The festive spirit in the markets seemed to have set in early with Donald Trump’s election victory, leading to an increased risk appetite that is expected to drive the markets further. Arnell emphasized that the path of least resistance is upwards for stock prices, the dollar, and interest rates, with Swedish stocks likely to follow suit in the upward trajectory.

On the bright side, Danske Bank’s senior strategist Maria Landeborn commented on the latest US job figures, stating that the creation of 227,000 jobs last month was precisely what the stock markets needed. This figure met expectations and alleviated concerns about the economy being either too strong or too weak. The likelihood of the Federal Reserve continuing to lower interest rates in the US has now increased, with the market pricing in nearly a 90% chance of a rate cut on December 18th. Landeborn predicted that the robust labor market combined with another rate cut would provide ongoing support to the stock market in the final weeks of the year.

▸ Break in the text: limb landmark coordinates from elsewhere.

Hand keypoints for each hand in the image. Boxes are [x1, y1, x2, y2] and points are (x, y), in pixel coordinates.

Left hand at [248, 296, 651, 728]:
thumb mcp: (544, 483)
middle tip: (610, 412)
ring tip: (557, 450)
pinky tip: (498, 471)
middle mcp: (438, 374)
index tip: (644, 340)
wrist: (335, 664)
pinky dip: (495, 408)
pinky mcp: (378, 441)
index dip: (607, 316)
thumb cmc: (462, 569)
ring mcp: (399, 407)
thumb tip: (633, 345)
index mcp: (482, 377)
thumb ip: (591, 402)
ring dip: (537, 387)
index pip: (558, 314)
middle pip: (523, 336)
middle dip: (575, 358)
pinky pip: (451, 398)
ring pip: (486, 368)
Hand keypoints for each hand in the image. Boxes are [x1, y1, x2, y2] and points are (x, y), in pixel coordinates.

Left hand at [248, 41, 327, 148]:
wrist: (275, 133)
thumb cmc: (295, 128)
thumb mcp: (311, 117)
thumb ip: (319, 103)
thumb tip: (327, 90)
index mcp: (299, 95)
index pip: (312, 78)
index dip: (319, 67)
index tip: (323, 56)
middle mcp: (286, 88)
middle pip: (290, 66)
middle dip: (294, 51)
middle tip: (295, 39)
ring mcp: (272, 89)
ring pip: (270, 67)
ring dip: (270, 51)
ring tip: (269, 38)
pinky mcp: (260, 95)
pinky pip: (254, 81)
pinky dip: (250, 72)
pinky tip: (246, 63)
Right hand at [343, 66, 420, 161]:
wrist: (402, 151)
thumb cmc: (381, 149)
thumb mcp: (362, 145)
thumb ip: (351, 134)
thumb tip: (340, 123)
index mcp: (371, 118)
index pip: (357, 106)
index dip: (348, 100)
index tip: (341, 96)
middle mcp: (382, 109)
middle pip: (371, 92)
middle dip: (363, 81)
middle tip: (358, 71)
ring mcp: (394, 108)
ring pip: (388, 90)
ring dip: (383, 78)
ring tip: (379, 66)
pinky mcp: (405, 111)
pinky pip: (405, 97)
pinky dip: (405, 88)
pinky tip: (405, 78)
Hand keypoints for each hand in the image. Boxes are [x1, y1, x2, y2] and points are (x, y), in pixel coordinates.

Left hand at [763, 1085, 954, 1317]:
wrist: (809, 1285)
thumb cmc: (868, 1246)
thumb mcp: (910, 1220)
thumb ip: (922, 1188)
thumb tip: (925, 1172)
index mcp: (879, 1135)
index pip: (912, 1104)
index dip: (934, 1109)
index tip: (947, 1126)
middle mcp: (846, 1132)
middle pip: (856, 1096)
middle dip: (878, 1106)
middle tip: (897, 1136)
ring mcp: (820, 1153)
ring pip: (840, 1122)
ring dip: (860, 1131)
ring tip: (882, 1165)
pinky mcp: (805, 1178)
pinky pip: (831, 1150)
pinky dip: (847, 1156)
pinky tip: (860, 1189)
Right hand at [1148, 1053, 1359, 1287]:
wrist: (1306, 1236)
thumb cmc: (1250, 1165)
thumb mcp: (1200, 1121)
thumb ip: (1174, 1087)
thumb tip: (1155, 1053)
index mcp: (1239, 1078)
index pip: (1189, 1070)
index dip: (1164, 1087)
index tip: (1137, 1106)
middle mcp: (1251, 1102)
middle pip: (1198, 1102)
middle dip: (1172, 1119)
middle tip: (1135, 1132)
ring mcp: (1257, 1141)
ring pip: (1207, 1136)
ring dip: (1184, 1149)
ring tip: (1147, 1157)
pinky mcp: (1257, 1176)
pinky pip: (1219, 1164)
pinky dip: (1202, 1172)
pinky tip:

While Arnell acknowledged the current positive sentiment, he also warned of looming uncertainties as we look towards 2025. He pointed out that American strength is already factored in, valuations are stretched, and there is a strong year behind us. While positive sentiment can sustain the market for a while, there needs to be underlying factors to support it.

Looking ahead to 2025, Landeborn suggested that investors should maintain a relatively high exposure to the US in their portfolios. She highlighted that American corporate earnings are expected to grow by 15% next year, double the rate of growth in Europe. The high proportion of growth and quality companies in the US market indicates structural growth in profits, whereas European earnings are more cyclical and volatile in nature.

In conclusion, the potential for higher returns in the US market, driven by strong corporate earnings and quality companies, makes it an attractive investment opportunity for the years to come. As investors navigate through the uncertainties of the market, maintaining a strategic focus on the US market could offer stability and growth in the long term.